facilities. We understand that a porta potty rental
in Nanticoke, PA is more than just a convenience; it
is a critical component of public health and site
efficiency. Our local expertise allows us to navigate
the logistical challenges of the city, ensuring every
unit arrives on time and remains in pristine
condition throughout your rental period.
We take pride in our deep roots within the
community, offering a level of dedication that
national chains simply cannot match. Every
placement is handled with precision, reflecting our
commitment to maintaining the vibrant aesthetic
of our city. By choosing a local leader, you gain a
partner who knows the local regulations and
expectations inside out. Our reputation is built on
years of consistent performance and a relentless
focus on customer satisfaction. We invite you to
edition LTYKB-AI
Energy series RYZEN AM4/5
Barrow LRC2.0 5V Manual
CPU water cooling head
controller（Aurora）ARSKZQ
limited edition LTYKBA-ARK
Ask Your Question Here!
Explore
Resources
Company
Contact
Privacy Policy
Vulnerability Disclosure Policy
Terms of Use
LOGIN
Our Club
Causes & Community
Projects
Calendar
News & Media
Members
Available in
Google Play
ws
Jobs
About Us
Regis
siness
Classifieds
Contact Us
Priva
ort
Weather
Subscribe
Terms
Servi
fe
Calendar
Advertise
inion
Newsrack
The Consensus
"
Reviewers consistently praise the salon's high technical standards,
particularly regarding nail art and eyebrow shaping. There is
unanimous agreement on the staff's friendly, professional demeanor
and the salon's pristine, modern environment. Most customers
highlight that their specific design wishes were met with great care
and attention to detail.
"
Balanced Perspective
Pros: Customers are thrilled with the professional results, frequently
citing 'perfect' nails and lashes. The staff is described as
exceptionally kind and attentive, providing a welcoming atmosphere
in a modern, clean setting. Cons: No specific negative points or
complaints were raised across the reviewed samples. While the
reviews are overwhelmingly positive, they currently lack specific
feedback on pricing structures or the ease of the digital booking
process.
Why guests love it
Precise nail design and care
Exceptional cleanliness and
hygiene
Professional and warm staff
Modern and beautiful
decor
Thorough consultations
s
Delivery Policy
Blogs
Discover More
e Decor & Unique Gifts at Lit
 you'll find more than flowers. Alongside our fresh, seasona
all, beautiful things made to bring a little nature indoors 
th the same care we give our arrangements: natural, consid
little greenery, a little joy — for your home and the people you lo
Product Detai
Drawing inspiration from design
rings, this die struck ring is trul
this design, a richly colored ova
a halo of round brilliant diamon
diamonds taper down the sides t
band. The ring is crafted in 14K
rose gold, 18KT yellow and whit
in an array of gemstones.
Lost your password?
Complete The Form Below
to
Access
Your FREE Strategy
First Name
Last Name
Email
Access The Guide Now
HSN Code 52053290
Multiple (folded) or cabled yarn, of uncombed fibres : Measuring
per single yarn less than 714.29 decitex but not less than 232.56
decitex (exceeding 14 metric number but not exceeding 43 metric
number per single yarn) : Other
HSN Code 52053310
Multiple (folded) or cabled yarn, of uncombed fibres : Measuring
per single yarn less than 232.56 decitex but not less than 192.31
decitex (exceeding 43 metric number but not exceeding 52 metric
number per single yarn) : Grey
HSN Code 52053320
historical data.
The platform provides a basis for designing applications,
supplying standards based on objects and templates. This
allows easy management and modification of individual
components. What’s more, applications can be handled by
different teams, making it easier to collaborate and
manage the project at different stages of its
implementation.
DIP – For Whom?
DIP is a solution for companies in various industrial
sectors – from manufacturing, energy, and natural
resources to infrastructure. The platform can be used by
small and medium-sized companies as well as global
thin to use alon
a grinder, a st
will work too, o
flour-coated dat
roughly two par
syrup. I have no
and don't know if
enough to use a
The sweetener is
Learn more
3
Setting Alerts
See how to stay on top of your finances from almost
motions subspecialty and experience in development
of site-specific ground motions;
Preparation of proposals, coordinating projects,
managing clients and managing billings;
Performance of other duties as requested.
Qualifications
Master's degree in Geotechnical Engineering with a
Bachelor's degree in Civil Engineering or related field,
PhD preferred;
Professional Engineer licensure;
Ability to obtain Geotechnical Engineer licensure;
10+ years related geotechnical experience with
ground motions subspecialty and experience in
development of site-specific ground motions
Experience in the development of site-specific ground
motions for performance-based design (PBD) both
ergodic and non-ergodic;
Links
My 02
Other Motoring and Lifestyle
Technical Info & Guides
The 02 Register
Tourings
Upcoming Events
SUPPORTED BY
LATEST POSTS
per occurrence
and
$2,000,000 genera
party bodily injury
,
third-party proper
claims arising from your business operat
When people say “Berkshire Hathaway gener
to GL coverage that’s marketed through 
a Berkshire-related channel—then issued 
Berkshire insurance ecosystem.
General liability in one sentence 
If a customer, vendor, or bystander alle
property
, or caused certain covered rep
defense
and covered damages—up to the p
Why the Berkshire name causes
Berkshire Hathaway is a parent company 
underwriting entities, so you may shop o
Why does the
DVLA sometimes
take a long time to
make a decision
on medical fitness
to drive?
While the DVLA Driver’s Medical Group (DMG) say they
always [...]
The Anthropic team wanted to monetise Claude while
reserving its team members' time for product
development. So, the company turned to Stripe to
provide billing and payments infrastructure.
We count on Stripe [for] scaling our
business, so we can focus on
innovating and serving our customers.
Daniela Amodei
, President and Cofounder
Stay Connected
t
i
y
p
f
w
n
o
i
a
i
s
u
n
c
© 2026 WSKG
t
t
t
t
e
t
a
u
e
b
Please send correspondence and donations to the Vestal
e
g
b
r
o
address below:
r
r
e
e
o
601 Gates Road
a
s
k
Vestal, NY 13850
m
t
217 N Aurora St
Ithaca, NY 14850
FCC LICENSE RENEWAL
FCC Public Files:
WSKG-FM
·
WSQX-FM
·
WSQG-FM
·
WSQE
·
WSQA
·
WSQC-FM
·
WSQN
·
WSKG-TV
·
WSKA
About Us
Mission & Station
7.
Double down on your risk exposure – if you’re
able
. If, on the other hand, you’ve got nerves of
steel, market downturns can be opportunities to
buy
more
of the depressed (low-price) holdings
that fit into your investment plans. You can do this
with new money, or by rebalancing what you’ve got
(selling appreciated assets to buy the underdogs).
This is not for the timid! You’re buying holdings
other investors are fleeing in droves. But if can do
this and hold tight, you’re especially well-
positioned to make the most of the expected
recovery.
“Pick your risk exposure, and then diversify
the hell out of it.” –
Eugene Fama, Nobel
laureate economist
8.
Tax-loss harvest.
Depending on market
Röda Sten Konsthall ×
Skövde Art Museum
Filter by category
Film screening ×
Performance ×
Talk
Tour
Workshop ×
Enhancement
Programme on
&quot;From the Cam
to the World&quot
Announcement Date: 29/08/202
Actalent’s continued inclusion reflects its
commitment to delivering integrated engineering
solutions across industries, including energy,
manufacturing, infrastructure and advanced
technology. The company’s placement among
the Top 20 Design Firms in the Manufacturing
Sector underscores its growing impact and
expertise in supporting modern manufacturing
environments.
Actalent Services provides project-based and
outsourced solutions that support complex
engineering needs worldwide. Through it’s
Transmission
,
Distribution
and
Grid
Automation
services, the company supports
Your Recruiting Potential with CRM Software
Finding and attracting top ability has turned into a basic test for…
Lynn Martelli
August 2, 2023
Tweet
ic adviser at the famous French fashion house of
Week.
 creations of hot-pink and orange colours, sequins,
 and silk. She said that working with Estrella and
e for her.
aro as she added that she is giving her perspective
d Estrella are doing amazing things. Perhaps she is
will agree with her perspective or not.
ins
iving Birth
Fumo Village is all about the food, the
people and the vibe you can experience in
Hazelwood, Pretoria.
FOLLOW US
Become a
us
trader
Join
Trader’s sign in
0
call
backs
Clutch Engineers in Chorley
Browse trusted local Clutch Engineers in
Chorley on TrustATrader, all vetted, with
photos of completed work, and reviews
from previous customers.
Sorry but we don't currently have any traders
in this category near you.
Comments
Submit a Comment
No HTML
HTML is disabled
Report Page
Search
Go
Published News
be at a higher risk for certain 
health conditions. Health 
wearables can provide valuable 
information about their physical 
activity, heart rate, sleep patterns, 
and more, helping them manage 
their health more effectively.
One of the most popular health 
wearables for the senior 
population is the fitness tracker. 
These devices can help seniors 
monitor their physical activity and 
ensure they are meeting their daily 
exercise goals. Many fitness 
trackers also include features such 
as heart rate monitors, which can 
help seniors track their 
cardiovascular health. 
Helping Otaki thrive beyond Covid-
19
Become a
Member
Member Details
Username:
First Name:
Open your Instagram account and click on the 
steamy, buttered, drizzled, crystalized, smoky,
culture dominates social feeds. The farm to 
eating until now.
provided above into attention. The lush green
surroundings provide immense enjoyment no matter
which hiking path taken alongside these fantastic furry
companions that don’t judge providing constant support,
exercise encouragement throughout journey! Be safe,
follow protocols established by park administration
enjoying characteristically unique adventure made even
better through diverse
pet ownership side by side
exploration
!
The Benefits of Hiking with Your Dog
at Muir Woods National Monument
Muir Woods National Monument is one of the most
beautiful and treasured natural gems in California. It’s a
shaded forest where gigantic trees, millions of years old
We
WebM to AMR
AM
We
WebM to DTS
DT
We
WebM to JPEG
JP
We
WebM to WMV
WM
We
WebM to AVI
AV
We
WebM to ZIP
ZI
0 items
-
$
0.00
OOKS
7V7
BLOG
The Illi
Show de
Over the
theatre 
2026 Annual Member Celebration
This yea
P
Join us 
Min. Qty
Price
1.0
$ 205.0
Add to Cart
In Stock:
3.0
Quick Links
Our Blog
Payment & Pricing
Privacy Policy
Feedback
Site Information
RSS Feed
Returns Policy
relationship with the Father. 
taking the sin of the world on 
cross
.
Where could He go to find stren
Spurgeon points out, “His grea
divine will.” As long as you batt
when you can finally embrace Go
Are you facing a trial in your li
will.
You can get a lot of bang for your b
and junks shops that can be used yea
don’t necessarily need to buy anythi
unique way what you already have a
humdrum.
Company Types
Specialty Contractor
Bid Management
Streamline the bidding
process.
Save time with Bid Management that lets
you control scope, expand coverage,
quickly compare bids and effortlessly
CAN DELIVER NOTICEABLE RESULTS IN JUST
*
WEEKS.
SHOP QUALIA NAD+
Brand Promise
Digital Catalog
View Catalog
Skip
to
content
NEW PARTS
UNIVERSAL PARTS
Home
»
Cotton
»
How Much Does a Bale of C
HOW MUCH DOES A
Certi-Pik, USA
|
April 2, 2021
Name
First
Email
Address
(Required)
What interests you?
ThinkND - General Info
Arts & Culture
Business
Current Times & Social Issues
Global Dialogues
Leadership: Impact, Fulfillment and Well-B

^^^^^^^^

Schrijf de items over vanaf het begin tot en met de regel met "unanimous agreement on", en verwissel daarbij "rental period" voor "rental term". Laat al het andere ongewijzigd.

facilities. We understand that a porta potty rental
in Nanticoke, PA is more than just a convenience; it
is a critical component of public health and site
efficiency. Our local expertise allows us to navigate
the logistical challenges of the city, ensuring every
unit arrives on time and remains in pristine
condition throughout your rental term.
We take pride in our deep roots within the
community, offering a level of dedication that
national chains simply cannot match. Every
placement is handled with precision, reflecting our
commitment to maintaining the vibrant aesthetic
of our city. By choosing a local leader, you gain a
partner who knows the local regulations and
expectations inside out. Our reputation is built on
years of consistent performance and a relentless
focus on customer satisfaction. We invite you to
edition LTYKB-AI
Energy series RYZEN AM4/5
Barrow LRC2.0 5V Manual
CPU water cooling head
controller（Aurora）ARSKZQ
limited edition LTYKBA-ARK
Ask Your Question Here!
Explore
Resources
Company
Contact
Privacy Policy
Vulnerability Disclosure Policy
Terms of Use
LOGIN
Our Club
Causes & Community
Projects
Calendar
News & Media
Members
Available in
Google Play
ws
Jobs
About Us
Regis
siness
Classifieds
Contact Us
Priva
ort
Weather
Subscribe
Terms
Servi
fe
Calendar
Advertise
inion
Newsrack
The Consensus
"
Reviewers consistently praise the salon's high technical standards,
particularly regarding nail art and eyebrow shaping. There is
unanimous agreement on the staff's friendly, professional demeanor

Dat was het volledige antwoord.